Freaks and Geeks

Arguably, F&G was the most influential work of comedy in both TV and the movies. It lasted only one season, but its character-based offbeat humor informed the single-camera comedies that (creatively anyway) dominated sitcoms. And it set the tone for the big-screen comedies through which executive producer Judd Apatow, cast member Seth Rogen et al. would dominate Hollywood. Under it all, though, were 18 episodes (most of them aired in 2000) of a sweet, uncomfortable, and impeccably realized story about growing up awkward in the Midwest. (Unlike many brilliant-but-canceled shows, it managed to end with closure for its central story, the coming-of-age of moody, brainy teen Lindsay Weir.) Like the high-school misfits and burnouts it celebrated, F&G never captured the big prizes, but every episode it aired was a victory.
Arrested Development

No unanimated sitcom ever packed its jokes as tightly as Arrested Development: this was comedy so dense and hard it could scratch a diamond.
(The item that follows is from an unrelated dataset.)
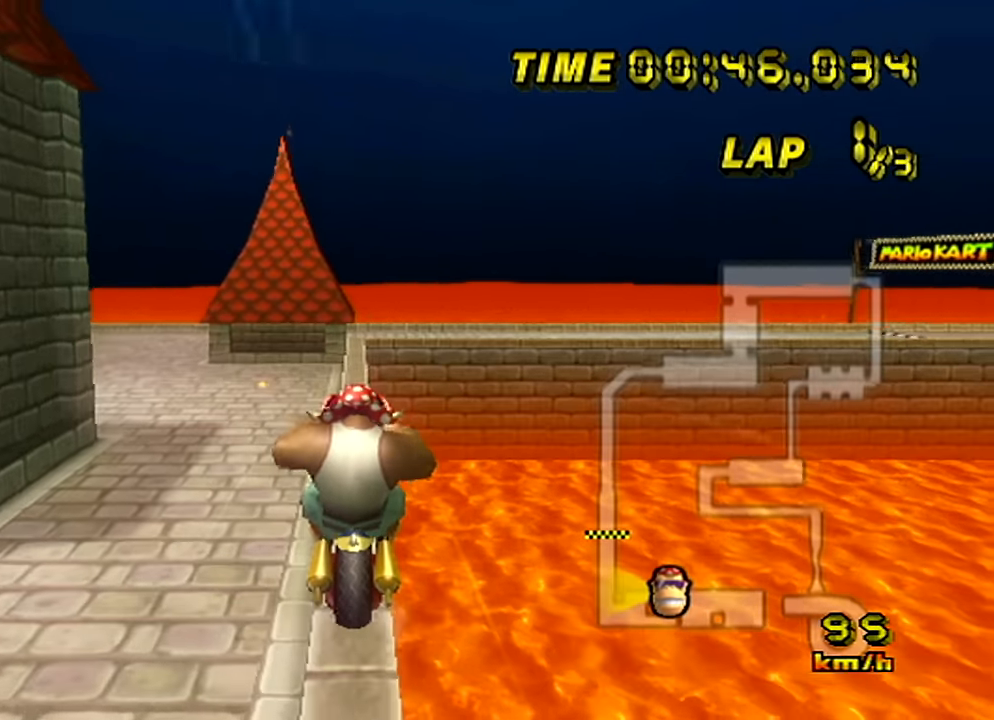
{"buttons": [], "left_stick": "center", "events": []}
Creator Mitch Hurwitz assembled a Delta Force-level squad of character actors to tell the story of the marvelously dysfunctional Bluth family, forced to get off the gravy train and walk after their kleptocratic patriarch is busted for corporate crime. Over three seasons, AD became a sharp satire of everything from the Enron scandal to the war in Iraq, but its prickly comedy had a sweet emotional center. A marvel of wordplay and layered comedy, it will be the measuring stick of sitcoms for years to come.